Warren and Brown, both on the Senate Banking Committee, sent a letter to the Fed's Vice Chairman Randal Quarles, accusing him of lobbying Congress to insert regulatory favors for big banks into the Senate Republicans' coronavirus relief bill.

“Vice Chair Quarles has not been shy about lobbying on behalf of Wall Street,” Brown and Warren said in a letter to Fed Chairman Jerome Powell. “And it concerns us to learn that Vice Chair Quarles and Federal Reserve staff have been working with Senate Republicans to craft legislation that would undermine financial protections Congress passed after the last financial crisis.”

The senators argue that the push to lower the capital requirements would enrich bank CEOs and make the financial system less secure without any upside for families and workers hit hard by the coronavirus recession.

Banks and Fed officials, including Quarles and Powell, have said the changes are needed to allow banks to grow their balance sheets and better serve their customers amid the pandemic.
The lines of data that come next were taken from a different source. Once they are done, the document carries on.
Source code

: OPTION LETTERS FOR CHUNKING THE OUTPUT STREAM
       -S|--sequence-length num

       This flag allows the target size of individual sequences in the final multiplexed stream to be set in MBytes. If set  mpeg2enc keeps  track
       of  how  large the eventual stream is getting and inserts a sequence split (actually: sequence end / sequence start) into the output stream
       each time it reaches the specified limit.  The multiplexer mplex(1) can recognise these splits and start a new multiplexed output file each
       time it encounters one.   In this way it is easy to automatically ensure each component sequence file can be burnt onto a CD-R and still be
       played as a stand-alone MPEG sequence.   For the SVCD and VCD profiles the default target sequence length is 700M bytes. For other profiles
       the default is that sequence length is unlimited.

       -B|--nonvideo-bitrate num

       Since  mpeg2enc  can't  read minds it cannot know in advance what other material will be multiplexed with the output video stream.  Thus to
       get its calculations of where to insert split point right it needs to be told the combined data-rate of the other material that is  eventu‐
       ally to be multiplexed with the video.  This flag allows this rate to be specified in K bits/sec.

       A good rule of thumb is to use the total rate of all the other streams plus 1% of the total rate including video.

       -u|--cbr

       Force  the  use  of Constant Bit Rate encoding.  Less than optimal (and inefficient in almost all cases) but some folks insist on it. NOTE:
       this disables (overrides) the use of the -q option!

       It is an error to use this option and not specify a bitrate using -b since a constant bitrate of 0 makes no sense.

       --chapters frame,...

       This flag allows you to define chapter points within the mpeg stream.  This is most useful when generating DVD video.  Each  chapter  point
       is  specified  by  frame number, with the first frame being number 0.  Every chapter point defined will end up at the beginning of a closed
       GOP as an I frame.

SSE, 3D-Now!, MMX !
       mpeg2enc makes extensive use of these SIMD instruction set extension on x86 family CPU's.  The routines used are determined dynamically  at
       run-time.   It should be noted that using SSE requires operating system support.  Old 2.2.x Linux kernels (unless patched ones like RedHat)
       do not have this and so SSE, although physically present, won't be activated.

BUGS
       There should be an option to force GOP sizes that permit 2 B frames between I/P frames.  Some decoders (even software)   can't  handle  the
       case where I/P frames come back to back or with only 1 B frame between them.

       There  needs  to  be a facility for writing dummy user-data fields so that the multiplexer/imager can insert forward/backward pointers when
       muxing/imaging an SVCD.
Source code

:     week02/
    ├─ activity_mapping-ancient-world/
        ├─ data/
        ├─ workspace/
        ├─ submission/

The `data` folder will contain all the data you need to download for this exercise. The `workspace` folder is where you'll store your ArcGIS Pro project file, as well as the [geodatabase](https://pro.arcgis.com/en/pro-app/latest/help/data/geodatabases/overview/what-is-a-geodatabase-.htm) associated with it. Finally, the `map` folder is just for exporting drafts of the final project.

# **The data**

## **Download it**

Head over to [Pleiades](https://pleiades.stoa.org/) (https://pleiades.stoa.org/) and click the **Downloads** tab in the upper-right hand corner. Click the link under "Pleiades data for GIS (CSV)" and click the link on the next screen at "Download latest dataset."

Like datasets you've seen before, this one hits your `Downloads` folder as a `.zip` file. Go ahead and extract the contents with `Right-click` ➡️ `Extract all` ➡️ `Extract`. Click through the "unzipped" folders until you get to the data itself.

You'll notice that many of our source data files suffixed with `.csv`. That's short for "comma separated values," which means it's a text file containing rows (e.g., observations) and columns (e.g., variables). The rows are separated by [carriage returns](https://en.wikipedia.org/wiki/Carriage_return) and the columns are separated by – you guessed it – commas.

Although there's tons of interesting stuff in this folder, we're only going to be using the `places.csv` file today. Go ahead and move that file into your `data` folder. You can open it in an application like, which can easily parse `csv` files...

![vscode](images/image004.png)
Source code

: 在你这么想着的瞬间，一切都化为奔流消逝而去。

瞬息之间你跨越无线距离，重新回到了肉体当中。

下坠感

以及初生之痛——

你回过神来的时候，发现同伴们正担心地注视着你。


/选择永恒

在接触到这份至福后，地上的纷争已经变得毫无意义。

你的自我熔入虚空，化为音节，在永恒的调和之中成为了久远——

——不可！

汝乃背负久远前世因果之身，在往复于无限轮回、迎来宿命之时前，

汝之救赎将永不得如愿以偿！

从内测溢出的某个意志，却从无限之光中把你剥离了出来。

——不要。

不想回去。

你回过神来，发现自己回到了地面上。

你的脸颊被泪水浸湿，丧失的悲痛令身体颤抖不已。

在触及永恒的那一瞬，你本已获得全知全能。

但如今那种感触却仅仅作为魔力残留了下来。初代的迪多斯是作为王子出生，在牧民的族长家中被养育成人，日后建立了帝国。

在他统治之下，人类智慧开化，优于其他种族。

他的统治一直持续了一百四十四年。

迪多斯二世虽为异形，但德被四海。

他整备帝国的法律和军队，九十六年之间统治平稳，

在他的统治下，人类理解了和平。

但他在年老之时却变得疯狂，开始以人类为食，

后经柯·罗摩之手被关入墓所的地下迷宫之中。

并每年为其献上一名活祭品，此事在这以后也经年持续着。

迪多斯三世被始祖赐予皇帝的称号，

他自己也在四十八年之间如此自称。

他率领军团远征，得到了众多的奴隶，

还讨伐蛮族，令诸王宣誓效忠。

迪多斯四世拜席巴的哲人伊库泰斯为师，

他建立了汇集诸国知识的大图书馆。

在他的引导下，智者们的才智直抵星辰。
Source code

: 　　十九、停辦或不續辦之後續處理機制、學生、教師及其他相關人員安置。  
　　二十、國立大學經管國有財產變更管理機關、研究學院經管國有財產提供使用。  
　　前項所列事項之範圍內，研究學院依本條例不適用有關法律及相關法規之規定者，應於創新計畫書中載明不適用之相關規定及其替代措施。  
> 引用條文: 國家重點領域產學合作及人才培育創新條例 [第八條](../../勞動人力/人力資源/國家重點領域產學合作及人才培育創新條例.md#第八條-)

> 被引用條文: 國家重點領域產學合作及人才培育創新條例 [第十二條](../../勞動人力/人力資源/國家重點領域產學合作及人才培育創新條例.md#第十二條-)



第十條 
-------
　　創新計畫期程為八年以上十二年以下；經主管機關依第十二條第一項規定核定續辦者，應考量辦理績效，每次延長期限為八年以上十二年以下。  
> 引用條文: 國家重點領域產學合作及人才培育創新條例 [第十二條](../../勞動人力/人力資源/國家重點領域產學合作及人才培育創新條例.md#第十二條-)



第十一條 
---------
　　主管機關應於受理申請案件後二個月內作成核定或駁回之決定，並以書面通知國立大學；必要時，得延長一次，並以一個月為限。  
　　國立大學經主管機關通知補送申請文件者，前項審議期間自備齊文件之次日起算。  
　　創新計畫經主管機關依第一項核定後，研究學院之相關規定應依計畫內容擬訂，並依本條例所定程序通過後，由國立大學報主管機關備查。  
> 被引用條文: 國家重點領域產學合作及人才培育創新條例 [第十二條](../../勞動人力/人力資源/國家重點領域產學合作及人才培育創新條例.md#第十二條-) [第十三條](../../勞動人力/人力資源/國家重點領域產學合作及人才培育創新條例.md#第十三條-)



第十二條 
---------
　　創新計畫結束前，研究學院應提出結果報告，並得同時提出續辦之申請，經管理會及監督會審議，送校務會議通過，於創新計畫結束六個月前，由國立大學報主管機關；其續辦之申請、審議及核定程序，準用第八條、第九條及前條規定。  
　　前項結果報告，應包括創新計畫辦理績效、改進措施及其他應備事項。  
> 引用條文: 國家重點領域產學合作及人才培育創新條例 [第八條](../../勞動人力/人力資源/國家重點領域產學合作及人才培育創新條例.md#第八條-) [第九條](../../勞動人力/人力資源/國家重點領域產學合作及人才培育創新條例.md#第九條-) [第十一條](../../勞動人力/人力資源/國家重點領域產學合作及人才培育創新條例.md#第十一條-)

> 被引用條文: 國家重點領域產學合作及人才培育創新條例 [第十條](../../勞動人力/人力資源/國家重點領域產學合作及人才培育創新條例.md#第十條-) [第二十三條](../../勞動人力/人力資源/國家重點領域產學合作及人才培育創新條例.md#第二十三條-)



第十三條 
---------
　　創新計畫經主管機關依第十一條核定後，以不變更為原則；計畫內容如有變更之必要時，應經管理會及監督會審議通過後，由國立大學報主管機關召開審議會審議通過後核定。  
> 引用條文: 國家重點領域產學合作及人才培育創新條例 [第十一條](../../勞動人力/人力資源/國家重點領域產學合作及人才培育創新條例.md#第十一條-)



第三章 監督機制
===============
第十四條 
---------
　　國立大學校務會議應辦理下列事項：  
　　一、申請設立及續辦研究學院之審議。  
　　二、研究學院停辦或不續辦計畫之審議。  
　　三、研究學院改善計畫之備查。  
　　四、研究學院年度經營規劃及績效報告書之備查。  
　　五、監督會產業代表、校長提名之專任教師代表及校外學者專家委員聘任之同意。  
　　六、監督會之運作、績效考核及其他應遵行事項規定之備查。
The debate is over a provision on capital requirements in the Dodd-Frank Act, the financial reform law passed as a response to the 2008 financial crisis, that established a host of new safeguards for banks and new powers for regulators.

Quarles wants Congress to release the Fed temporarily from a prohibition on lowering capital requirements to allow banks to better handle an influx of deposits in the strained economic environment.

Powell, at a news conference on Wednesday, said the proposed change to capital requirements was similar to those recently made by foreign central banks and was not a risky way to help banks have greater leverage with their balance sheets.

“If Congress chooses to do this, we would want it to be explicitly temporary,” said Powell. “This will not be a permanent change in capital standards.”